I pay in cash. Simple economics.
My own dear bank
robber service charges me 4-5% over spot price for converting euros. Then a fee for sending direct. Or £5 to pay into my euro account and another £5 for the pleasure of writing a cheque. Over and above that a Parisienne girl friend was hit a £15 fee from a French bank for just cashing the bloody "cheque bancaire Britanique" it was in euros! I complained hard to my Euro MP about that little scam - I understand it has since been made illegal.
Put another way my 2005 St Chartier tickets for 3 cost me just under 29% of the total in various fees and margins.
.. or I toddle to the hole in the wall, draw my cash (free), toddle to the Co-op, pay 2% over spot for notes. Been doing it all month as I'm not sure we'll see 1.17/£ for ever and I've an accordion to pay for next year. To be clear - when I pay Frans van der Aa in cash only 2% goes to the bank
robber financial services. I don't mind that.
You've probably worked out by now that I trust foreign luthiers a lot more than British bankers. Actually I've never ever heard of a luthier behaving dishonestly. Needed 2 reed plates off Gaillard - slip €30 into an envelope- get reeds 3 days later. Bigger sums I find an excuse to go over.

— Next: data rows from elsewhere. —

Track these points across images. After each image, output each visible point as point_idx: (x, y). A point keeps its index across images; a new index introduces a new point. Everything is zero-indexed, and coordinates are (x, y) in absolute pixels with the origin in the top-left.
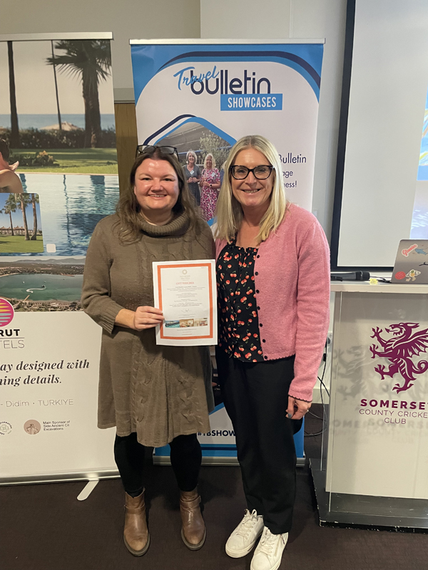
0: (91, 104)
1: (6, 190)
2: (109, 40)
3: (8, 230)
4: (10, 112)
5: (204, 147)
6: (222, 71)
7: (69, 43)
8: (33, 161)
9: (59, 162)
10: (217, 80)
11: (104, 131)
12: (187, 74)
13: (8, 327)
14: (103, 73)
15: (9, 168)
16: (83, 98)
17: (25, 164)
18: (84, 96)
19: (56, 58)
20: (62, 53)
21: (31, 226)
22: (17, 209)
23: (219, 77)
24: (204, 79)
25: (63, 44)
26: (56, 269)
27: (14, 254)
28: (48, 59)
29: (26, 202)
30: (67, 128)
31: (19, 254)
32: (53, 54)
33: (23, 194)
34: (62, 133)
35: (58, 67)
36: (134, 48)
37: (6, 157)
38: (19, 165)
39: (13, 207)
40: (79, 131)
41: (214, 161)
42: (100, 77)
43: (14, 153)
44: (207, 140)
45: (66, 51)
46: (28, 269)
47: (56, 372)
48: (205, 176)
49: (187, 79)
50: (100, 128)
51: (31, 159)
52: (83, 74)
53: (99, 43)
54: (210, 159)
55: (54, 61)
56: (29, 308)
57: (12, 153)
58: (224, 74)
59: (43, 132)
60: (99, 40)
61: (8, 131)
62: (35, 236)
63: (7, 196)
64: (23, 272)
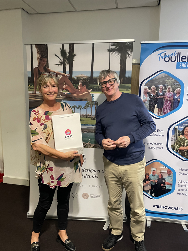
0: (122, 67)
1: (86, 100)
2: (133, 42)
3: (85, 115)
4: (91, 70)
5: (167, 83)
6: (178, 53)
7: (116, 43)
8: (97, 89)
10: (176, 56)
11: (127, 77)
12: (163, 54)
14: (129, 55)
15: (88, 92)
16: (120, 65)
17: (94, 90)
18: (120, 64)
19: (111, 49)
20: (114, 47)
21: (94, 114)
22: (89, 108)
23: (177, 55)
24: (170, 56)
25: (114, 44)
27: (86, 125)
28: (108, 50)
29: (93, 105)
31: (88, 125)
32: (110, 48)
33: (92, 102)
35: (111, 53)
36: (142, 45)
37: (87, 87)
38: (92, 91)
39: (88, 106)
41: (171, 89)
42: (127, 56)
43: (90, 86)
44: (169, 81)
45: (115, 47)
47: (97, 174)
48: (167, 95)
49: (163, 56)
50: (125, 76)
51: (97, 88)
52: (121, 56)
53: (129, 43)
54: (170, 88)
55: (110, 51)
57: (89, 86)
58: (179, 54)
60: (128, 42)
61: (89, 77)
63: (86, 102)
64: (88, 132)
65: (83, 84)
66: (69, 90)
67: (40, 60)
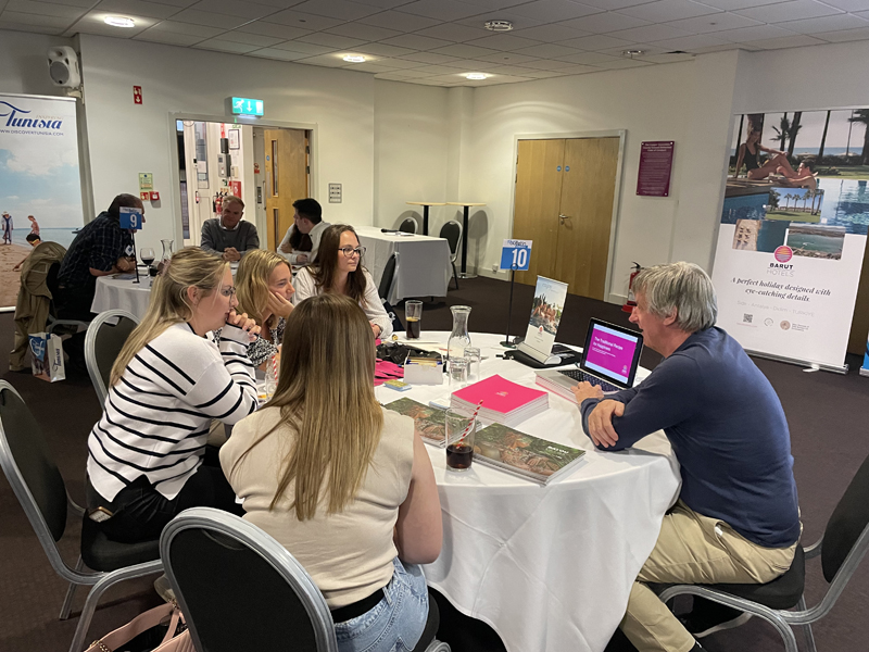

I bought my Mori in cash (IL2,700,000!) from Sandro Castagnari. Wasn't ready and it then came by post 'cash on delivery'. Whoops! So Italians aren't 'Germans' - but we sorted it out amicably
Don't
don't toddle to the Co-op with only your debit card! If you buy 'potatoes' there - you pay for what you get. If you have the temerity to purchase
euros in the same shop - it becomes a becomes a cash advance (like HOW
) - 3% fee!
Non illigitimi carborundum as they used to say in Rome.